### Tarea a realizar:
Devuelve completo y sin ningún cambio el fragmento sobre el Kali Yuga que aparece más abajo.

### Fragmento de lectura:

==============================

En la visión cíclica del tiempo propia de la India, el final de cada ciclo del universo viene marcado por una Edad Oscura, el Kali Yuga, en la que se alcanza un máximo de entropía, un mínimo de espiritualidad, un máximo del predominio del aspecto materialista de la civilización. Entonces, llegado a su nadir, al punto más bajo de involución, se produce una catástrofe análoga a la conflagración universal de la que hablaban los estoicos, también adscritos a una concepción cíclica del tiempo. No pocos gnósticos occidentales de nuestra época comparten esa misma filosofía, que en nuestro tiempo encuentra su origen en la visión de René Guènon, gran teórico de la decadencia espiritual de Occidente y de la necesidad del retorno –tras una gran crisis purificadora– a las fuentes inmemoriales de la Tradición, todavía viva, por ejemplo, en las cofradías esotéricas islámicas de El Cairo anterior a la Segunda Guerra Mundial al que voluntariamente él se exilió.

==============================

### Registros proporcionados:
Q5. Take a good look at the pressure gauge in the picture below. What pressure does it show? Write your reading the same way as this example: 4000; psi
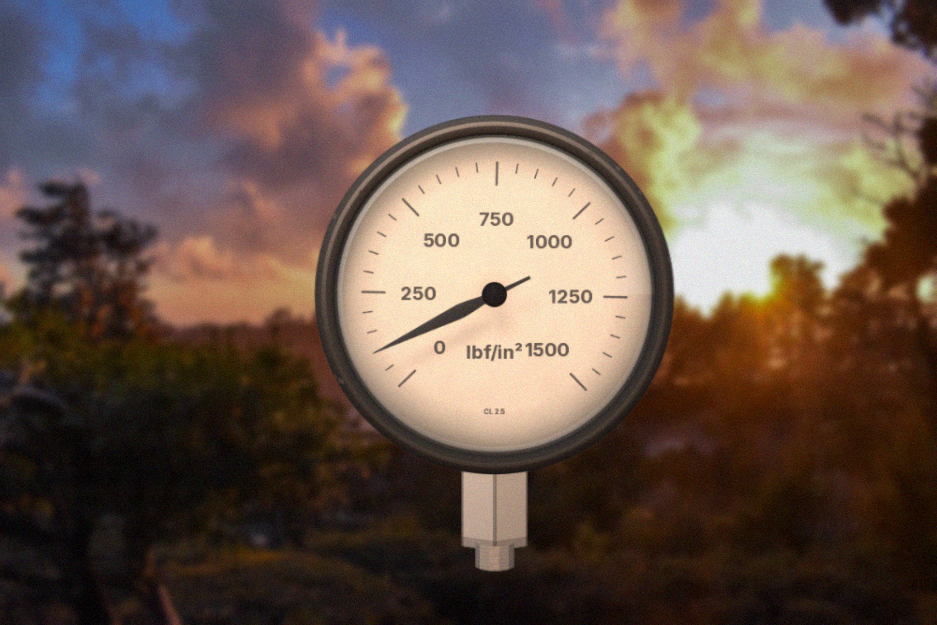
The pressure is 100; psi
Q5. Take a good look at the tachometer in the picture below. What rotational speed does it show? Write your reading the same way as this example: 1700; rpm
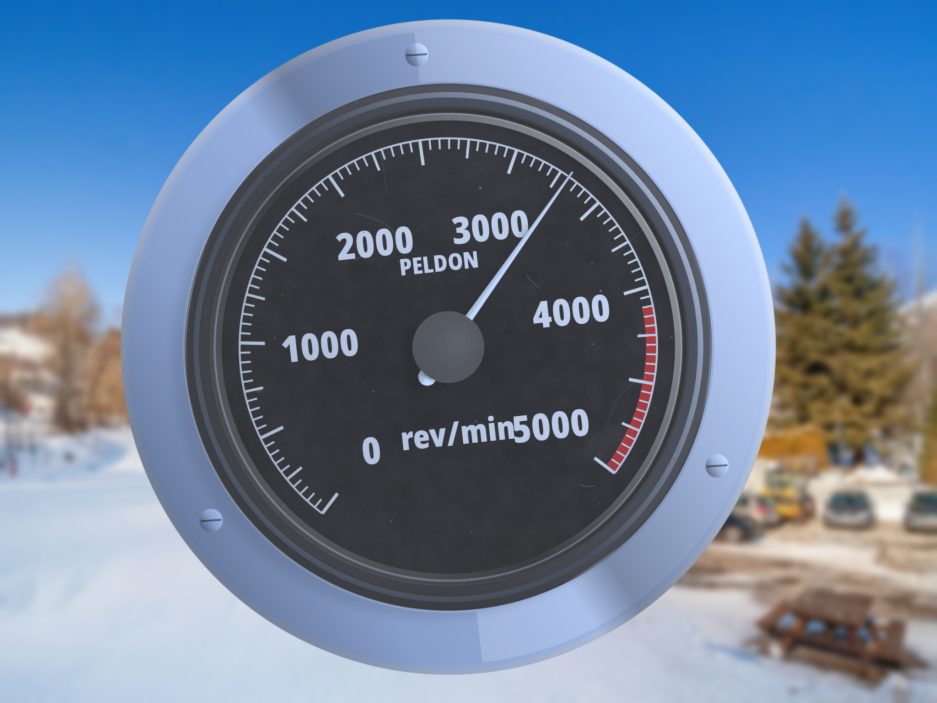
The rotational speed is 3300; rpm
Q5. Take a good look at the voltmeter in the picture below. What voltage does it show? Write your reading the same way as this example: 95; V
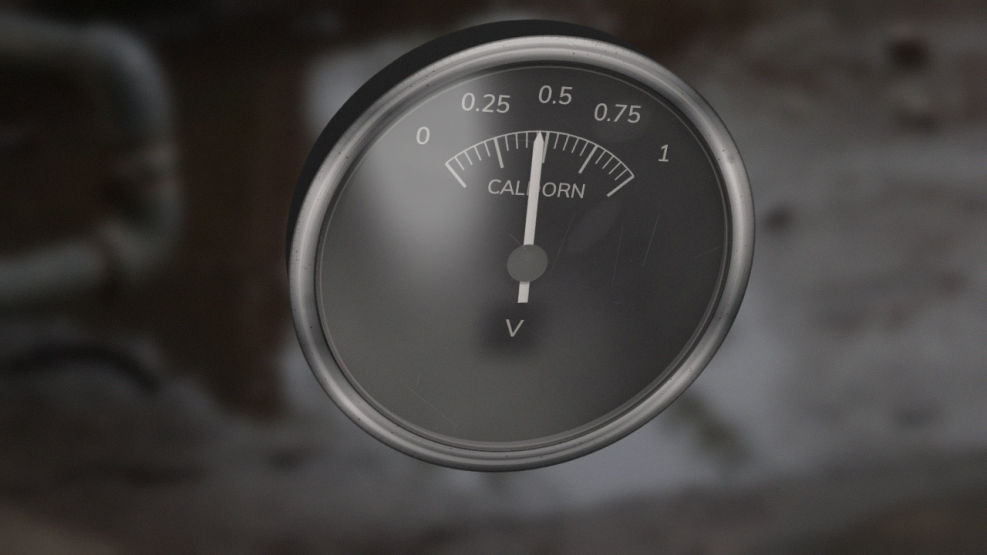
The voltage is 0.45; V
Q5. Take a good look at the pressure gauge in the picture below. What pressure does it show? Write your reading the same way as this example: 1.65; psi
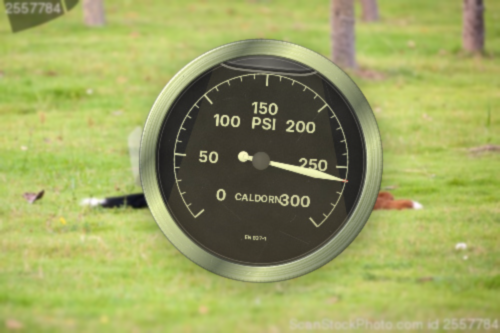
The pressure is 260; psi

==============================

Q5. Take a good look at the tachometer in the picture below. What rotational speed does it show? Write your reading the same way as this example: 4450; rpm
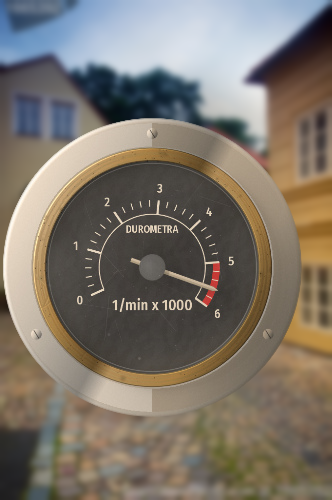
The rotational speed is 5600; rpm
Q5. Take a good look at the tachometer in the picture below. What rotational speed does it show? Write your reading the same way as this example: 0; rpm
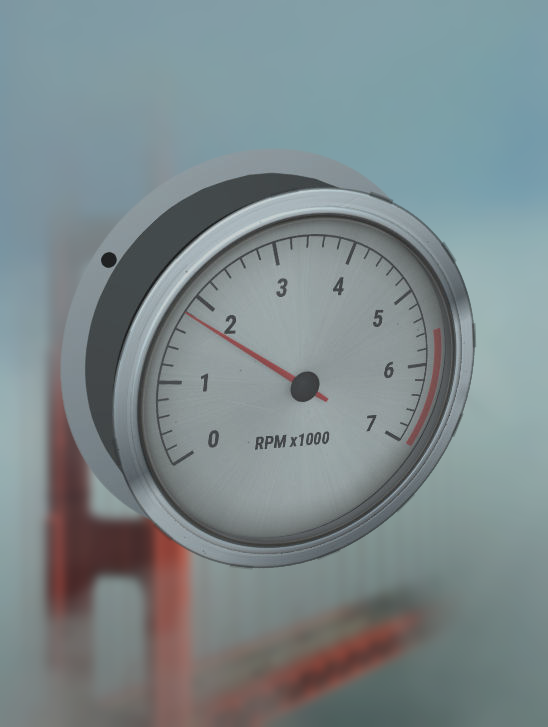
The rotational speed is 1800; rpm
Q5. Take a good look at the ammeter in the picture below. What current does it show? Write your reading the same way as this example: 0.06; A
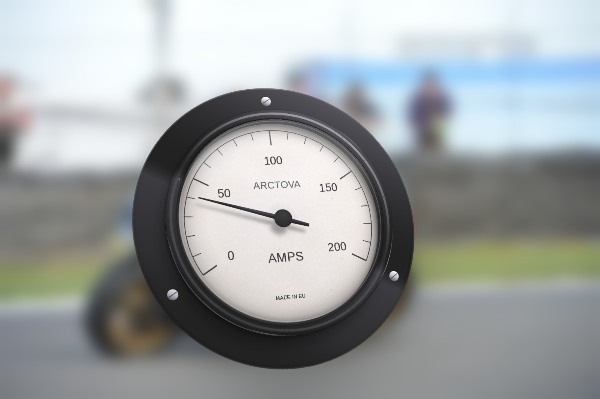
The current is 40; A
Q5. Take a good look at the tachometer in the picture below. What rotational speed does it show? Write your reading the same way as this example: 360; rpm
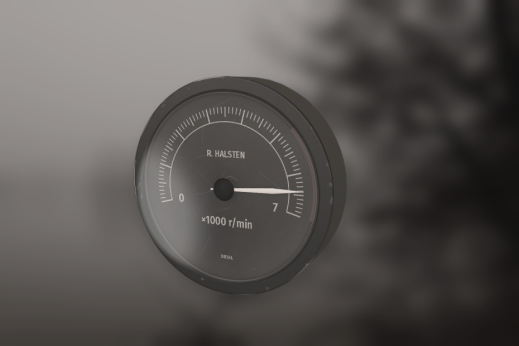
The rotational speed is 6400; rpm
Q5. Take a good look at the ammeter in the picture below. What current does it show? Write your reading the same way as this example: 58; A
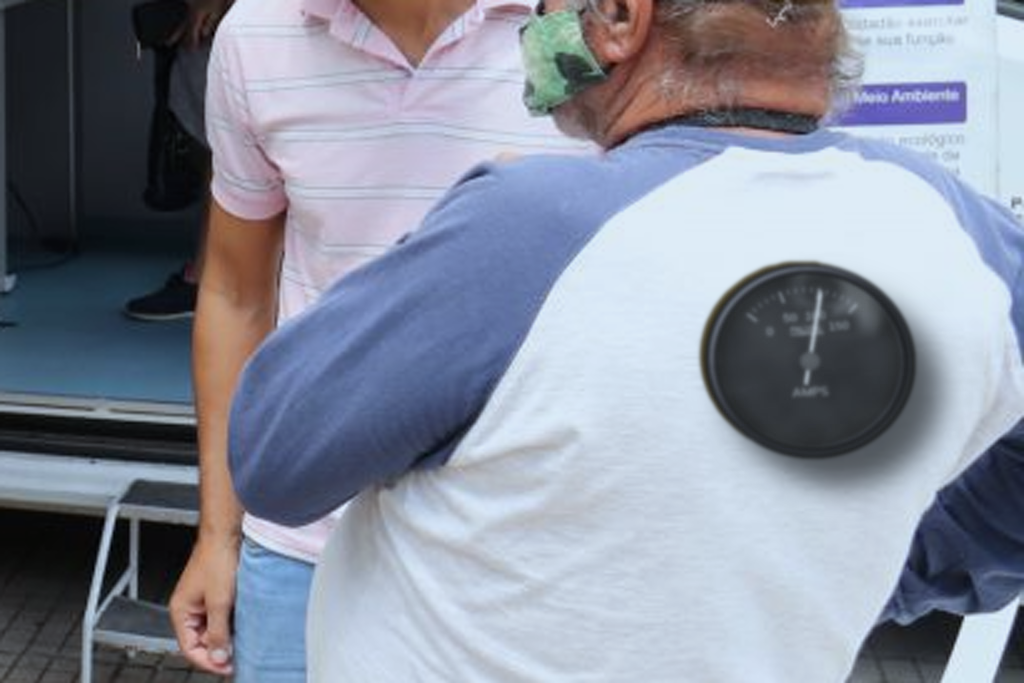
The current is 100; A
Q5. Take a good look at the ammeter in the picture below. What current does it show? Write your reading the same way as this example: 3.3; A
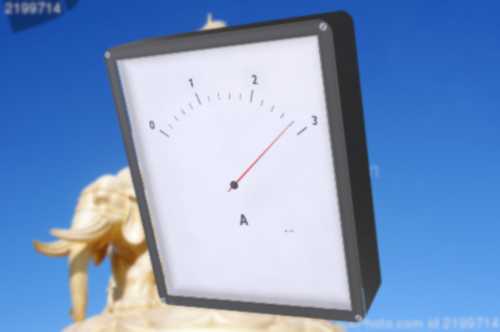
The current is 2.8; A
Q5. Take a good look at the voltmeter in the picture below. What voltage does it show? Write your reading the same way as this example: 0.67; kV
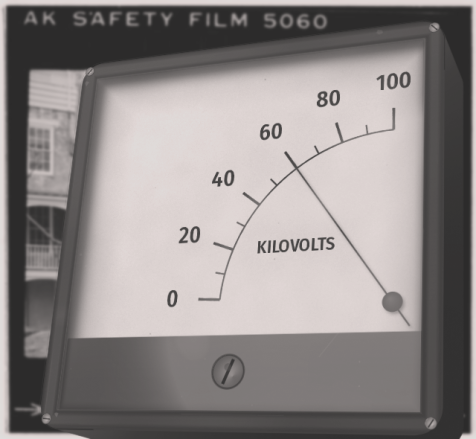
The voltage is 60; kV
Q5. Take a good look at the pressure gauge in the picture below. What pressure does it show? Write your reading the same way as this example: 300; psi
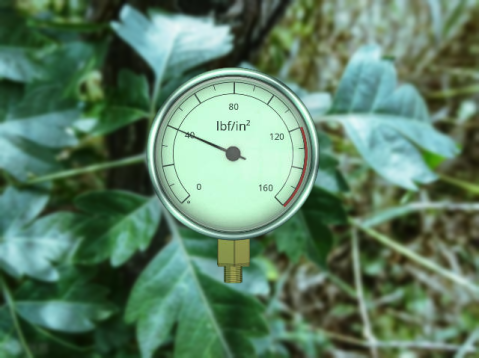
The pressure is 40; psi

==============================

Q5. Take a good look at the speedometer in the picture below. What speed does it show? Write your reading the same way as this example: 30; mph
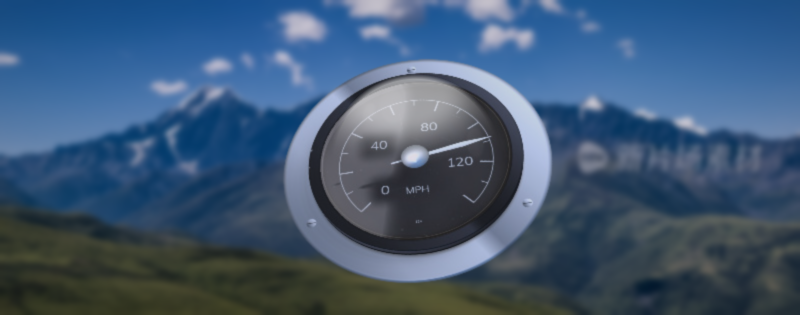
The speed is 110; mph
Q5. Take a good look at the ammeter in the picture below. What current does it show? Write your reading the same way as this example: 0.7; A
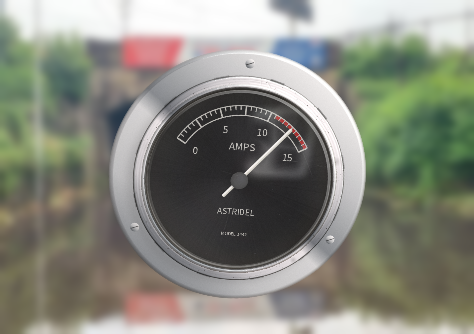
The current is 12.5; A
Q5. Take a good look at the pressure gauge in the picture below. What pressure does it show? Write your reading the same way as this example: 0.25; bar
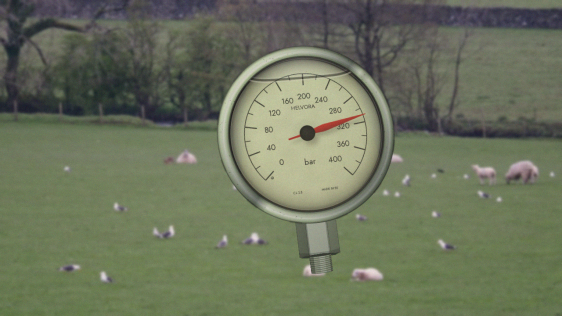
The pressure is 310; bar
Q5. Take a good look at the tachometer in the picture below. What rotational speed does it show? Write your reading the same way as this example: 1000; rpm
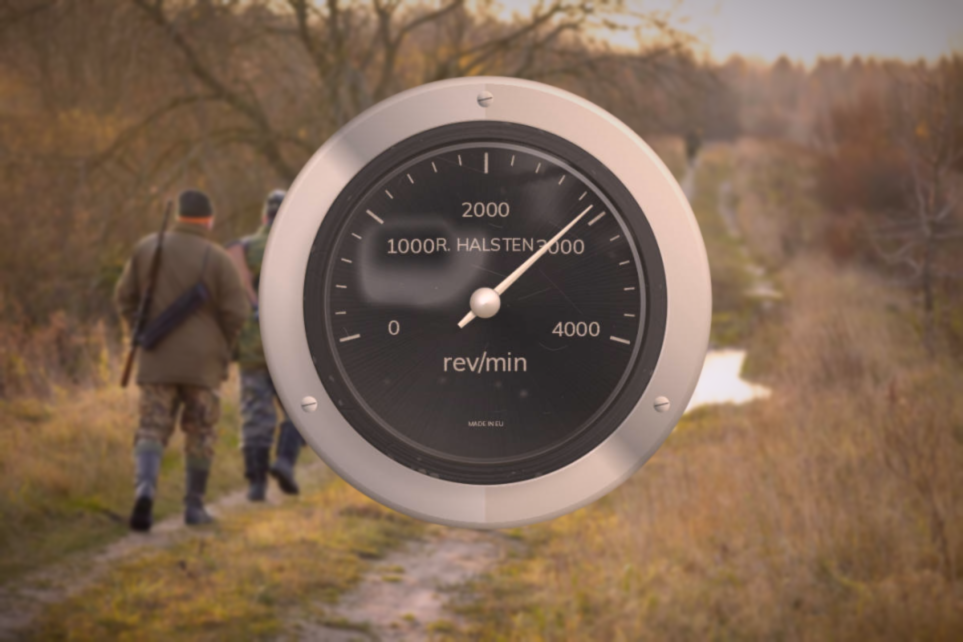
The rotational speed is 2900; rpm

==============================

### Respuesta:
En la visión cíclica del tiempo propia de la India, el final de cada ciclo del universo viene marcado por una Edad Oscura, el Kali Yuga, en la que se alcanza un máximo de entropía, un mínimo de espiritualidad, un máximo del predominio del aspecto materialista de la civilización. Entonces, llegado a su nadir, al punto más bajo de involución, se produce una catástrofe análoga a la conflagración universal de la que hablaban los estoicos, también adscritos a una concepción cíclica del tiempo. No pocos gnósticos occidentales de nuestra época comparten esa misma filosofía, que en nuestro tiempo encuentra su origen en la visión de René Guènon, gran teórico de la decadencia espiritual de Occidente y de la necesidad del retorno –tras una gran crisis purificadora– a las fuentes inmemoriales de la Tradición, todavía viva, por ejemplo, en las cofradías esotéricas islámicas de El Cairo anterior a la Segunda Guerra Mundial al que voluntariamente él se exilió.